Favorite Dish: I am a big fan of herring with boiled potatoes and sour cream but it isn't a taste for everyone.
Estonian garlic bread is always a good option, although if you are going on to Tartu a few places there do it better in my opinion.
For a truly Estonian dessert try their Kama drink, its hard to explain but its basically the national grain of Estonia mixed with Kefiir.
I would also go for any dessert that is made with kohupiim.
Eesti Maja: Variety Is The Spice Of Life
The restaurant gives you the feeling that you really are eating in the local environment. The waiting on staff are dressed in traditional Estonian costume and the restaurant itself has traditional Estonian items on display.
If you're not sure whether you will like the food, head for the lunctime menu which is a buffet. That way you can try a little of everything and you won't feel as guilty leaving a small amount of anything you dislike as you would if you had ordered a whole plateful.
The buffet also has a small dessert after the soup and main courses.

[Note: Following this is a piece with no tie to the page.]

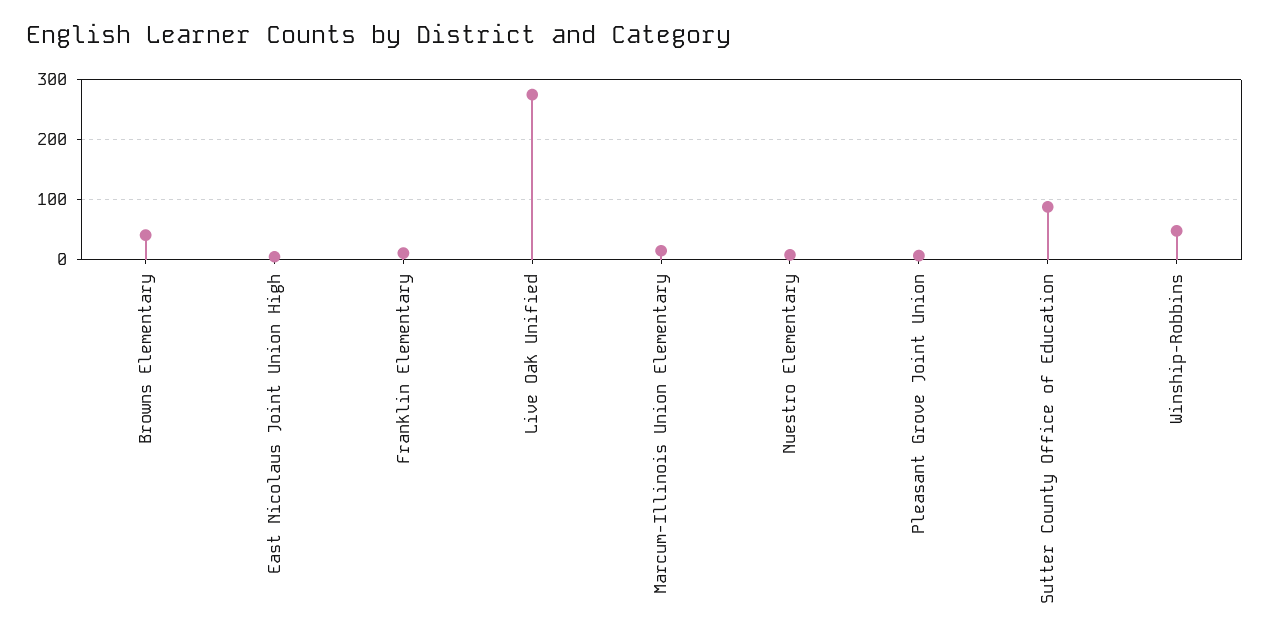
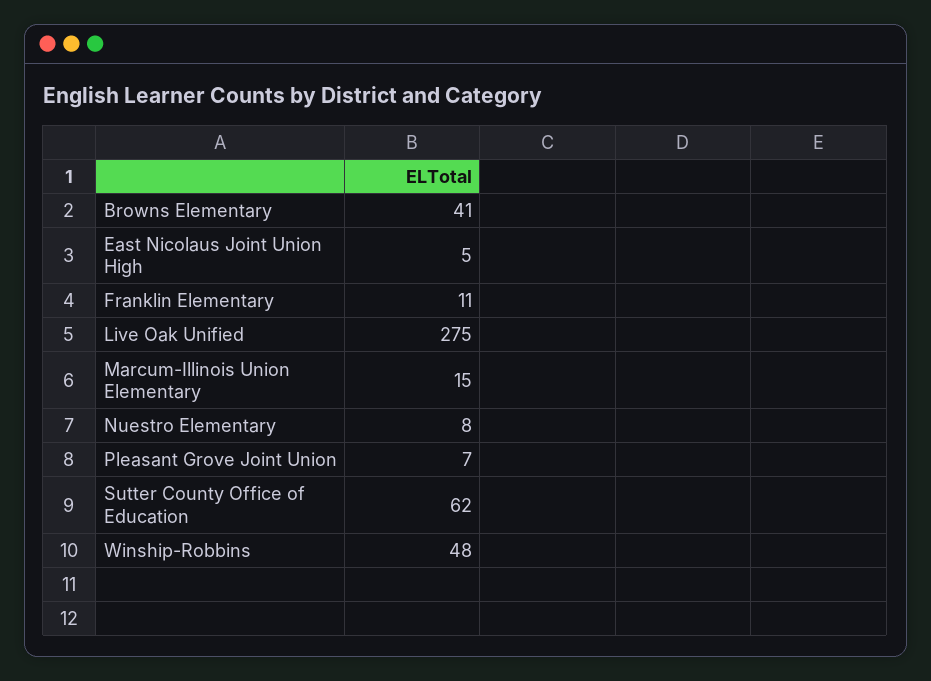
Sutter County Office of Education: 90 -> 62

It is excellent value for money and I have rated this tip based on the lunch menu as opposed to the more expensive evening option.
Favorite Dish: Mulgi kapsad (sealihaga) - a pork sauerkraut stew - really tasty.
Beetroot salad - I love beetroot and the salad with mayonnaise was fantastic.
Blood sausage (black pudding in the UK) - I tried it, not liking the English version, and also found this had far too much fat in it for my liking.